Uit de Chandogya Upanishad

Een jongeman, Shvetaketu, wordt door zijn vader onderricht over het werkelijke in de dingen. Hoewel hem al het een en ander helder is, vraagt de zoon almaar door, als een kind dat steeds een nieuwe waaromvraag opwerpt. Waarom weet een mens niet wie hij is? Waarom vergeet hij zichzelf? Hoe kan de veelheid der dingen voortkomen uit iets wat één en ondeelbaar is?

Als Shvetaketu zijn vader vraagt naar de oorsprong van alles en waarom deze uit zicht blijft, draagt die hem op een vrucht te halen van de vijgenboom en deze open te breken.
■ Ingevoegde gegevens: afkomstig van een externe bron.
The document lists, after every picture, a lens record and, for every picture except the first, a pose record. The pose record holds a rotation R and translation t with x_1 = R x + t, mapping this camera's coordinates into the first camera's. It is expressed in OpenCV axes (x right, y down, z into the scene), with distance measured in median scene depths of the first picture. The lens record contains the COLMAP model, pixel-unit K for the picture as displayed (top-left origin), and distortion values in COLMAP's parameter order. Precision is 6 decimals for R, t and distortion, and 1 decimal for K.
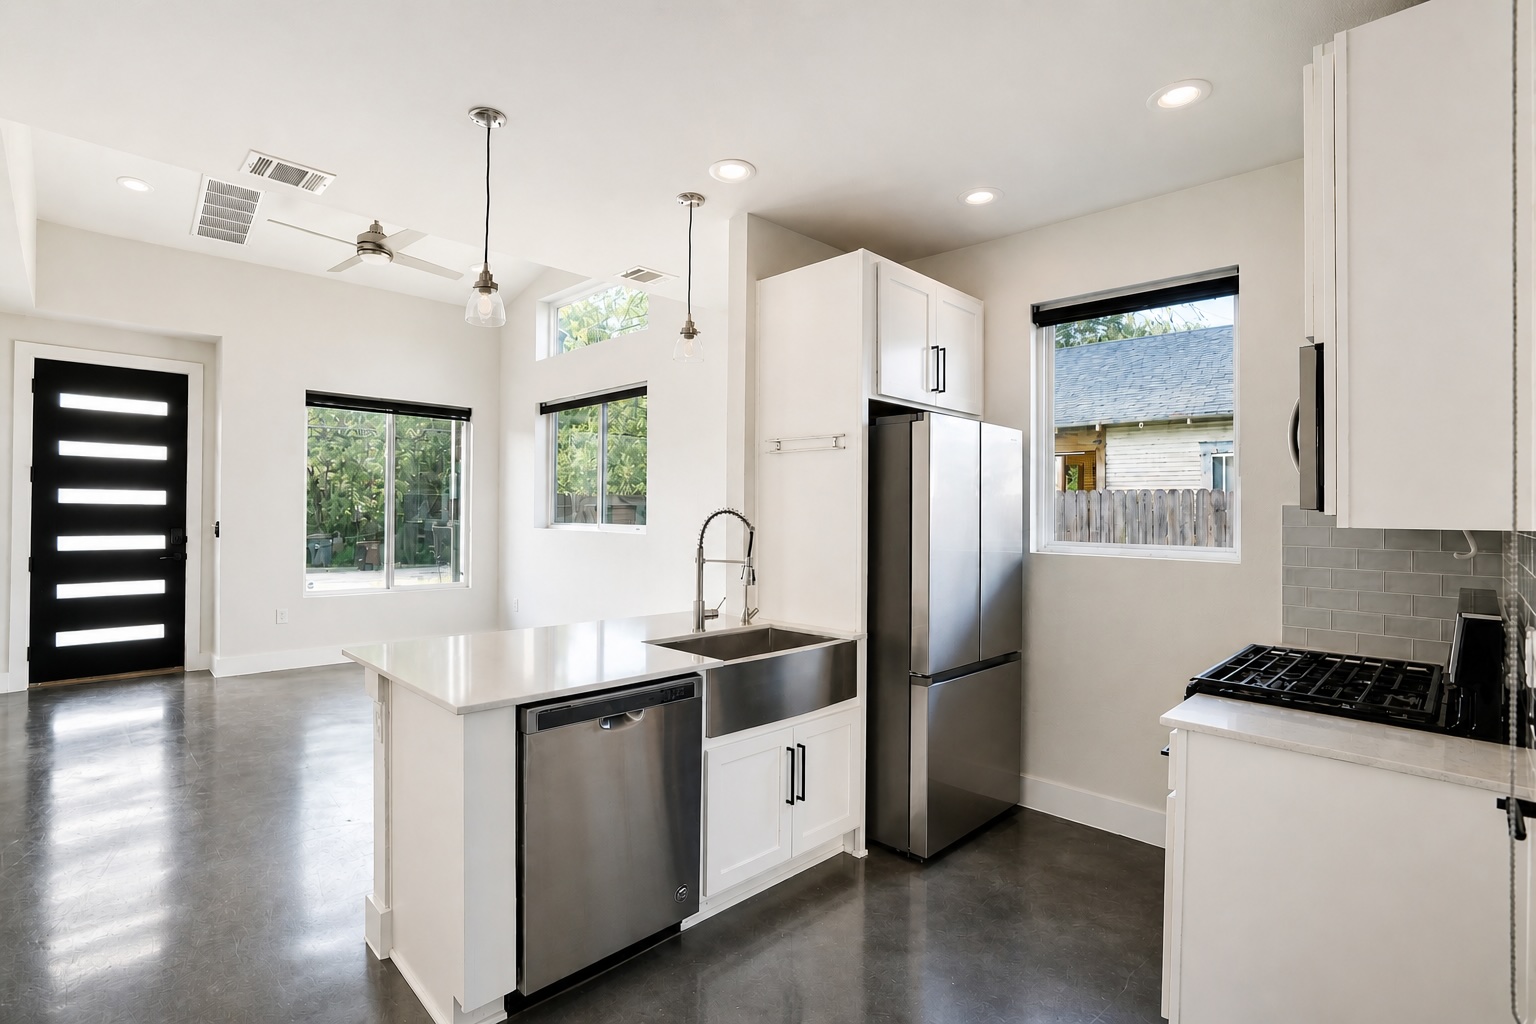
lens RADIAL K [[708.4, 0, 763.8], [0, 708.4, 513.3], [0, 0, 1]] dist [-0.051493, 0.038583]
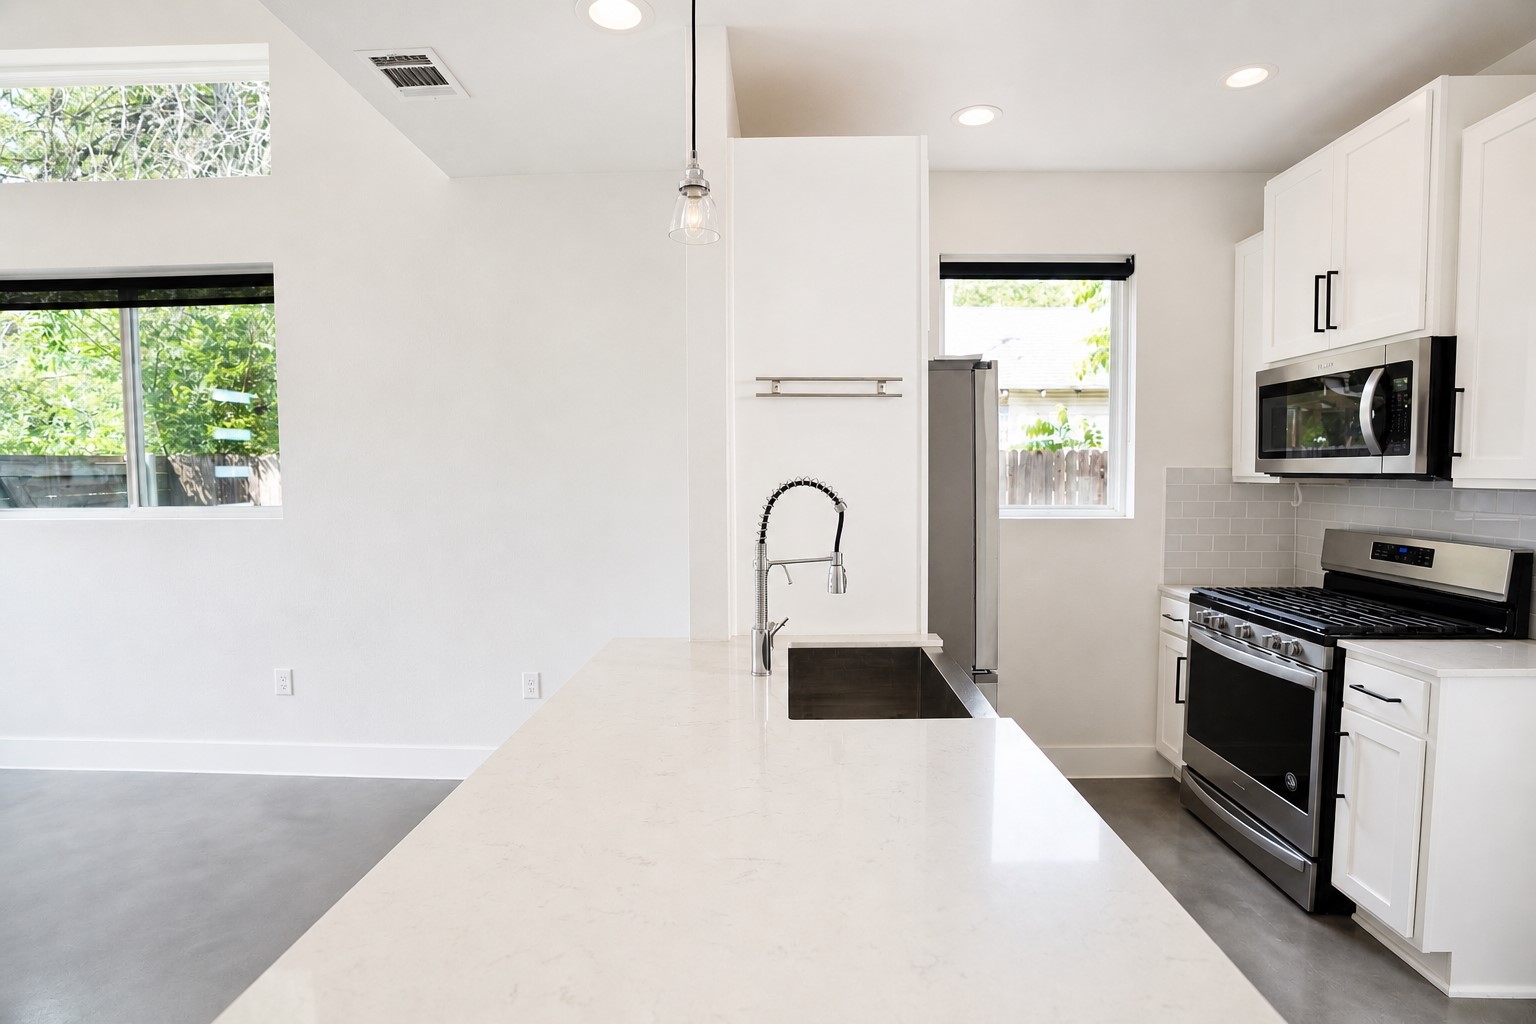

De zoon doet als gezegd en de vader vraagt hem wat hij ziet. “Pitten”, zegt de zoon. Vervolgens vraagt de vader zijn zoon een van de pitten open te breken en te vertellen wat hij ziet.

De zoon doet opnieuw als gezegd, maar kan nu niets waarnemen. Dat wat zich aan het oog onttrekt, onderwijst zijn vader hem dan, is waaruit deze hele boom tevoorschijn kwam. “Je ziet het niet, maar het is er wel degelijk. Dat, die subtiele essentie, is het Zelf van deze wereld. Dat is het Werkelijke. Dat is het Zelf in jou, Shvetaketu. Dat ben jij.”